Scientists hope that heart muscles genetically engineered to respond to optical stimulation could improve models of heart attacks. It may also increase the understanding of how the embryonic heart develops.
The works are among the earliest applications outside the nervous system of a technique called optogenetics. This approach switches cells on and off using proteins called channelrhodopsin and halorhodopsin, which are taken from microorganisms and act as light-sensitive ion channels.
When expressed in neurons, the proteins allow scientists to control individual neurons and brain circuits in laboratory animals using pulses of different colours of light.
Like neurons, heart-muscle cells - cardiomyocytes - are activated by electrical action potentials created by pumping ions into and out of the cells.

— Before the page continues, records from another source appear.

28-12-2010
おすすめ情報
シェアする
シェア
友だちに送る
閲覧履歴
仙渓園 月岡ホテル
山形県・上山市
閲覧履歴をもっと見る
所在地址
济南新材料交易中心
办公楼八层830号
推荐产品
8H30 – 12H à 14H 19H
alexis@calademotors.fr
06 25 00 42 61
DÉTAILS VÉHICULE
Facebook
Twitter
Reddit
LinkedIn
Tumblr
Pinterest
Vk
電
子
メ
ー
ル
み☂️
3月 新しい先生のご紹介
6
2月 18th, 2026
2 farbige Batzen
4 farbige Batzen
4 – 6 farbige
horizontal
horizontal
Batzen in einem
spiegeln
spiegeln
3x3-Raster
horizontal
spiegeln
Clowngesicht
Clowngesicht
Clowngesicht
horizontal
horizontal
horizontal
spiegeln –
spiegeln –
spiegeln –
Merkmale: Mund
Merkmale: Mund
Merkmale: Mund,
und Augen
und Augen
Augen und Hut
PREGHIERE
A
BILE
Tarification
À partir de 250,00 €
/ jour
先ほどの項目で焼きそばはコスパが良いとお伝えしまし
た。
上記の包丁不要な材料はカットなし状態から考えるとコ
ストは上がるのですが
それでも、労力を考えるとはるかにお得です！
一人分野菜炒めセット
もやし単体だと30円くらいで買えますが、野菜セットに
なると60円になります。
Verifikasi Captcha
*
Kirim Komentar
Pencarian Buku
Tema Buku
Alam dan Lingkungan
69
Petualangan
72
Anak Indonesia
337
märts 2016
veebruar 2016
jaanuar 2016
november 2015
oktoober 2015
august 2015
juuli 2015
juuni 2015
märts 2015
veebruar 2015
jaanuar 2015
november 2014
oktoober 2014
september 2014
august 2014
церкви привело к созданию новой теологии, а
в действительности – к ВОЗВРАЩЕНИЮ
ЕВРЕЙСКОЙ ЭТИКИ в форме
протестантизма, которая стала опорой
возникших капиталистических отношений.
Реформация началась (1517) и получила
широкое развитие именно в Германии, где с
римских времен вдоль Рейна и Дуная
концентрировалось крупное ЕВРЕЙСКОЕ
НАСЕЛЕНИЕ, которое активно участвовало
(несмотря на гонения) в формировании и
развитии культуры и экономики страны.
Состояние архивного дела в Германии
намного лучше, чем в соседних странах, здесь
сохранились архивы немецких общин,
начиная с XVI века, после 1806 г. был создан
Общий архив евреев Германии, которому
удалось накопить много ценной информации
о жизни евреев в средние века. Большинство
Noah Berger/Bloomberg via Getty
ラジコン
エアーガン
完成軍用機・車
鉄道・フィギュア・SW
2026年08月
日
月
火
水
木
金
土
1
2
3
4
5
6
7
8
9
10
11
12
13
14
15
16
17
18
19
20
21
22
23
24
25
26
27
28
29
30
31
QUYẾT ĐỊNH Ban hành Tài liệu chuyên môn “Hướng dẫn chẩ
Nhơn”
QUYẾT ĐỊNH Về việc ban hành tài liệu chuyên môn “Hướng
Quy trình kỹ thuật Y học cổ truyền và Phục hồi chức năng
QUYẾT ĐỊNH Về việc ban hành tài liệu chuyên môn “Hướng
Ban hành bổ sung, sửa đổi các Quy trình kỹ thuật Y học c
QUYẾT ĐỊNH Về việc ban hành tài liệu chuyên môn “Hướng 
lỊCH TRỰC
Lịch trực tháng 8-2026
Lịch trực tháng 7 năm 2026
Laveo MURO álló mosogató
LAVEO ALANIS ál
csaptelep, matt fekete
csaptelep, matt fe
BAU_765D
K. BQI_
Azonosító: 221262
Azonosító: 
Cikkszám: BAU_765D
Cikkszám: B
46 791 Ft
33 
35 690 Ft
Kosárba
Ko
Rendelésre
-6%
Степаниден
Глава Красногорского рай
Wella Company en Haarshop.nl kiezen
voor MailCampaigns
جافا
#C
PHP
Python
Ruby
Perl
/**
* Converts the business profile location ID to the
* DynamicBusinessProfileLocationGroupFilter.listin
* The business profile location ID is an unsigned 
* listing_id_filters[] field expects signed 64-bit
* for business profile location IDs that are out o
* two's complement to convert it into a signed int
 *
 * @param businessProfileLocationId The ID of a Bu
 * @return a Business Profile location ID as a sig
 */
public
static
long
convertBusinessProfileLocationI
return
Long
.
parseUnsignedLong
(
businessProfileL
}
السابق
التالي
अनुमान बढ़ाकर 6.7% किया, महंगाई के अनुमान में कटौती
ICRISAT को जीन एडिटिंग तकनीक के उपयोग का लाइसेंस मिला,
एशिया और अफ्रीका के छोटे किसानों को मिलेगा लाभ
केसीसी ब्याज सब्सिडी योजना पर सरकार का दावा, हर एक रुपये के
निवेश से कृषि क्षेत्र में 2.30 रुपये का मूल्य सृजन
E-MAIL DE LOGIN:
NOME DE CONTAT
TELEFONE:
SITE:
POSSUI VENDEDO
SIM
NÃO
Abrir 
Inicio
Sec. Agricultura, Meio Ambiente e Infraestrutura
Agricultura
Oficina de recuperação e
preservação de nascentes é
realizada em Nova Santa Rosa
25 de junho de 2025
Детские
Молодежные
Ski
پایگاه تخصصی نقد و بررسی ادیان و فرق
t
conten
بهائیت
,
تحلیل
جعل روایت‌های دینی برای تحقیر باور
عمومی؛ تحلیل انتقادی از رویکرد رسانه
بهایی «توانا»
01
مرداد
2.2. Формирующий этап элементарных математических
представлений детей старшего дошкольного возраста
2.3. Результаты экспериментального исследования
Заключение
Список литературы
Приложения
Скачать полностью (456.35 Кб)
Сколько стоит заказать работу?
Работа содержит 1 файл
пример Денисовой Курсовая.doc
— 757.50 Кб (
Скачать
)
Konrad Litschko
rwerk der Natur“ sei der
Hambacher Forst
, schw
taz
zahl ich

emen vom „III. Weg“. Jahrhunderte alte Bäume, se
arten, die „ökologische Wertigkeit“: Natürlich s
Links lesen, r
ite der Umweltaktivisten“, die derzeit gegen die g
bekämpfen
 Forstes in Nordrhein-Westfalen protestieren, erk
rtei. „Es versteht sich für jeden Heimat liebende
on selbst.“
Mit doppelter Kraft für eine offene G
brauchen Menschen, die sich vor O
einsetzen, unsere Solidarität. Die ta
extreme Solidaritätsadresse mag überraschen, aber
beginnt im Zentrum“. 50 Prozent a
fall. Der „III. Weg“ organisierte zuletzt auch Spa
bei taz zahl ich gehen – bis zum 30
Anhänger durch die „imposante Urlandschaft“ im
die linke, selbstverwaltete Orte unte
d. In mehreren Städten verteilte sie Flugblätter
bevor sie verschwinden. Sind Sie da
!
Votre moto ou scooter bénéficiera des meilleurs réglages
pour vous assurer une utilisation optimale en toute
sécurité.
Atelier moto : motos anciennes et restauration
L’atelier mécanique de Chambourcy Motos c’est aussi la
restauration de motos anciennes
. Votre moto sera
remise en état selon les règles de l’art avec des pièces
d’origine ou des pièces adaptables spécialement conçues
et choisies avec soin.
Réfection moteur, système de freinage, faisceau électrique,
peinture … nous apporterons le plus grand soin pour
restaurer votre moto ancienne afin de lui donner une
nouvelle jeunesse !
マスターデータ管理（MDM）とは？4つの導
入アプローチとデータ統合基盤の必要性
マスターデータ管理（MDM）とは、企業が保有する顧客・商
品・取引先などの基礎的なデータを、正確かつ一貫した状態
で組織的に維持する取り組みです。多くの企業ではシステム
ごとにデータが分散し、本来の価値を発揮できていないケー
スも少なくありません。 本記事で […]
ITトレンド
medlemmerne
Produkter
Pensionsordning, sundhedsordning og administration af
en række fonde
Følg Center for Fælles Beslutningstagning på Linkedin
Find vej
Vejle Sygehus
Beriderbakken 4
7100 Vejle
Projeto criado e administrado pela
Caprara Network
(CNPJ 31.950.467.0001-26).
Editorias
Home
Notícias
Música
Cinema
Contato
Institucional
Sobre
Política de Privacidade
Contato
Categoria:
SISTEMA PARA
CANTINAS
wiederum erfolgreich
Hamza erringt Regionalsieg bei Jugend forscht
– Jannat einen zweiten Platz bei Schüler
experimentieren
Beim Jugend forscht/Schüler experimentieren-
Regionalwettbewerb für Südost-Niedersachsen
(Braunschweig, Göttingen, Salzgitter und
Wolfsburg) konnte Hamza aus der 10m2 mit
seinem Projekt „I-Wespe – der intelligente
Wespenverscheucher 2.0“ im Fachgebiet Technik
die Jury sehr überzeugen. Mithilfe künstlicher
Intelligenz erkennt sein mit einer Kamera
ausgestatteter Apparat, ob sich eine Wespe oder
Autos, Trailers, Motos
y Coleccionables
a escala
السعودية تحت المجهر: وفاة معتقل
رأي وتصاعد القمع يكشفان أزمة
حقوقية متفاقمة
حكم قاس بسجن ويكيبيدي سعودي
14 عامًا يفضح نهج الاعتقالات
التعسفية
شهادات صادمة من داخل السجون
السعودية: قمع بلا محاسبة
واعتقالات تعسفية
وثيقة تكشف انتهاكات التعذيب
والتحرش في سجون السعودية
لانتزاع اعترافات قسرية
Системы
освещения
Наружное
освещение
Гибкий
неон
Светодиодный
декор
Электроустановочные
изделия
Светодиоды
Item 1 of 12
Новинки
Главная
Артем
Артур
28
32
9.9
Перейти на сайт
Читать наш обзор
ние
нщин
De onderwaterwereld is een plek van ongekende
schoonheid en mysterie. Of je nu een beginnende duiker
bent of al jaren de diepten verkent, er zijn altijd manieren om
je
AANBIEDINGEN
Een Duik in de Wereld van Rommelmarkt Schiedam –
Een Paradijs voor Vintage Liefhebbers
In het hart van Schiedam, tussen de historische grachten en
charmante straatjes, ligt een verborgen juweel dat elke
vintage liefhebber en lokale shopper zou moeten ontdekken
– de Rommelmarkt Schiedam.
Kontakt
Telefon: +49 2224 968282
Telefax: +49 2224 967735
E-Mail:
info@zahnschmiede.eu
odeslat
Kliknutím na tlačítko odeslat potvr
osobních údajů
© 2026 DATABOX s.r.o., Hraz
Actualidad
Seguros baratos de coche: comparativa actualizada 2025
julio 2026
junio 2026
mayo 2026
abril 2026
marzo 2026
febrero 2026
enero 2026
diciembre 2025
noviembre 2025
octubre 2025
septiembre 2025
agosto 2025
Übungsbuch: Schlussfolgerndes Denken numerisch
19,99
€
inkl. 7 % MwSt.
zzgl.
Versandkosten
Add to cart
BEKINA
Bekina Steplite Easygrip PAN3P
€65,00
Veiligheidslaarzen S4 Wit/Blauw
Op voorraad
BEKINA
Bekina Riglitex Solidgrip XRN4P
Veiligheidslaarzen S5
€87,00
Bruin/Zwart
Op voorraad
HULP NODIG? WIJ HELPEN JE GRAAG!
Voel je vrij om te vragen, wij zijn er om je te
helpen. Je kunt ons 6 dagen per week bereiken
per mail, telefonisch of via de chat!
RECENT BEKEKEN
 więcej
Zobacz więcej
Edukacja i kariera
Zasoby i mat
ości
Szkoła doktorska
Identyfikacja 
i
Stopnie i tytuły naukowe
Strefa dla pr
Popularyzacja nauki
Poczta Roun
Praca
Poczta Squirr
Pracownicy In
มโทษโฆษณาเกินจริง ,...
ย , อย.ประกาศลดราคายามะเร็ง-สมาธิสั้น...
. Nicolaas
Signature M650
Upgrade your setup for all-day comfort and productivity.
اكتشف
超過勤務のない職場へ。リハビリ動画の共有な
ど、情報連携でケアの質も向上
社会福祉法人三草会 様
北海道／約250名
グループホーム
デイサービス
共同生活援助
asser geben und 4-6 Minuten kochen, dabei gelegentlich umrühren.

"If you had to pick the next logical tissue for work on optogenetics, the heart is a great one," Nature quoted Karl Deisseroth, of the Stanford University, as saying.
Traditionally, physiologists use electrical currents to stimulate heart cells in culture or in living animals. But electricity produces toxic gases and alters the pH of the cells, preventing scientists from continuing the stimulation for very long, said Philipp Sasse, of the University of Bonn in Germany.
His team engineered embryonic stem cells from mice to contain the channelrhodopsin protein, which creates action potentials when bathed in blue light, then converted the cells into cardiomyocytes.
By briefly shining blue light onto one patch of cells, they made all the cells beat in unison. And when the researchers shone light onto cells that were already beating, those cells began to beat out of step with the rest - like a cardiac arrest in a petri dish, said Sasse.
The team used the same technique to produce transgenic mice whose cardiomyocytes responded to light. Shining blue light onto the hearts of these mice in different places made cells beat out of rhythm, simulating the arrhythmias that can stop hearts in humans, he said.
Another study, published in Science today2, saw researchers gain even greater control by engineering heart cells from zebrafish (Danio rerio) to contain both channelrhodopsin and halorhodopsin - which quiets beating cells when bathed with orange light.
The researchers then used a chip salvaged from an optical projector to control light and stimulate the heart cells of transparent zebrafish embryos between one and five days after fertilization.
"It is basically like showing a PowerPoint presentation to the fish," said Jan Huisken, of the Max Planck Institute of Molecular Cell Biology and Genetics.
Early in their development, zebrafish embryos receive all the oxygen they need through diffusion rather than blood flow, so Huisken's team could silence individual cardiomyocytes and cause temporary cardiac arrest without harming the fish.
They found that as the zebrafish aged, fewer and fewer 'pacemaker' cells in ever-smaller regions of the heart needed to be silenced to cause a cardiac arrest.